D’où la création d’une boîte à outils ASCOP, fruit d’une véritable collaboration, qui comporte avant tout un explorateur d’objectifs. « Cet outil est conçu pour aider les bénéficiaires à exprimer leurs priorités de vie, à travers des questions simples mais fortes : « Qu’est-ce qui est important pour vous ? Que souhaitez-vous réaliser malgré vos difficultés actuelles ? » « Prenons par exemple une dame qui vient de sortir de l’hôpital. Elle a entre 75 et 80 ans, elle est veuve et elle vit seule. Une aide familiale va s’occuper de sa lessive et de ses repas, une infirmière de ses soins de plaie ou de ses injections, une kiné de sa revalidation. Mais  est-ce que cette dame se sent bien ? A-t-elle une bonne qualité de vie ? Elle a été active toute sa vie, elle déteste rester dans un fauteuil et elle adore faire la cuisine. Si les membres de l’équipe négligent cette réalité, la bénéficiaire ne peut qu’être malheureuse. Résignée, peut-être, mais malheureuse quand même. C’est en cela que la démarche ASCOP est originale. Elle tient évidemment compte des difficultés momentanées de cette dame et de la nécessité de l’aider, mais en la prenant comme partenaire, en tenant compte de sa personnalité, de ses désirs, du plaisir qu’elle éprouve à faire une bonne soupe… »

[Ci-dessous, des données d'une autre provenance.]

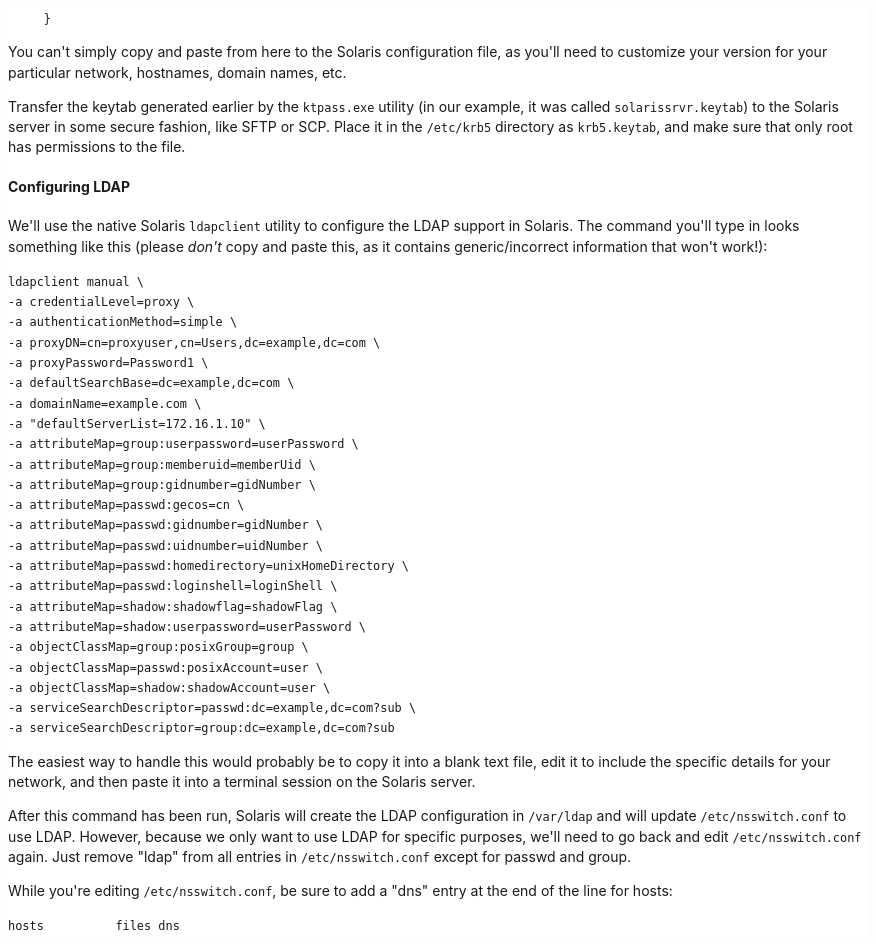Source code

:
 ```text
     }
```

You can't simply copy and paste from here to the Solaris configuration file, as you'll need to customize your version for your particular network, hostnames, domain names, etc.

Transfer the keytab generated earlier by the `ktpass.exe` utility (in our example, it was called `solarissrvr.keytab`) to the Solaris server in some secure fashion, like SFTP or SCP. Place it in the `/etc/krb5` directory as `krb5.keytab`, and make sure that only root has permissions to the file.

#### Configuring LDAP

We'll use the native Solaris `ldapclient` utility to configure the LDAP support in Solaris. The command you'll type in looks something like this (please _don't_ copy and paste this, as it contains generic/incorrect information that won't work!):

```text
ldapclient manual \
-a credentialLevel=proxy \
-a authenticationMethod=simple \
-a proxyDN=cn=proxyuser,cn=Users,dc=example,dc=com \
-a proxyPassword=Password1 \
-a defaultSearchBase=dc=example,dc=com \
-a domainName=example.com \
-a "defaultServerList=172.16.1.10" \
-a attributeMap=group:userpassword=userPassword \
-a attributeMap=group:memberuid=memberUid \
-a attributeMap=group:gidnumber=gidNumber \
-a attributeMap=passwd:gecos=cn \
-a attributeMap=passwd:gidnumber=gidNumber \
-a attributeMap=passwd:uidnumber=uidNumber \
-a attributeMap=passwd:homedirectory=unixHomeDirectory \
-a attributeMap=passwd:loginshell=loginShell \
-a attributeMap=shadow:shadowflag=shadowFlag \
-a attributeMap=shadow:userpassword=userPassword \
-a objectClassMap=group:posixGroup=group \
-a objectClassMap=passwd:posixAccount=user \
-a objectClassMap=shadow:shadowAccount=user \
-a serviceSearchDescriptor=passwd:dc=example,dc=com?sub \
-a serviceSearchDescriptor=group:dc=example,dc=com?sub
```

The easiest way to handle this would probably be to copy it into a blank text file, edit it to include the specific details for your network, and then paste it into a terminal session on the Solaris server.

After this command has been run, Solaris will create the LDAP configuration in `/var/ldap` and will update `/etc/nsswitch.conf` to use LDAP. However, because we only want to use LDAP for specific purposes, we'll need to go back and edit `/etc/nsswitch.conf` again. Just remove "ldap" from all entries in `/etc/nsswitch.conf` except for passwd and group.

While you're editing `/etc/nsswitch.conf`, be sure to add a "dns" entry at the end of the line for hosts:

```text
hosts          files dns
```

"ASCOP n’est pas un simple projet : c’est une nouvelle manière de penser et d’agir, qui permet à chaque professionnel, chaque bénéficiaire et chaque membre de la famille de coconstruire un accompagnement qui fait sens."

Ambassadeurs ASCOP

Grâce à l’explorateur d’objectifs, auquel s’ajoutent des fiches pratiques pour structurer les tâches quotidiennes et des protocoles de coordination pour assurer la cohérence des interventions, tout professionnel peut maîtriser la démarche ASCOP, l’introduire chez les bénéficiaires, coordonner ses actions avec les autres intervenants et devenir ainsi un ambassadeur ASCOP.  « Les ambassadeurs ASCOP ne prétendent pas que leurs collègues font mal leur métier, mais seulement qu’il est possible d’adopter un autre fonctionnement pour le faire encore mieux, et avec encore plus de respect de la personne.  ASCOP n’est pas un simple projet : c’est une nouvelle manière de penser et d’agir, qui permet à chaque professionnel, chaque bénéficiaire et chaque membre de la famille de coconstruire un accompagnement qui fait sens. Quels que soient les désirs des bénéficiaires, il y a toujours quelque chose à faire. Avec les autres prestataires de soins et en interdisciplinarité. Pour que les gens qui nous font confiance, comme Madame Louise, puissent vivre autant que possible comme ils le souhaitent et retrouver du plaisir dans leur quotidien au lieu de le subir. La démarche ASCOP est plus qu’un défi logistique : une véritable aventure humaine.»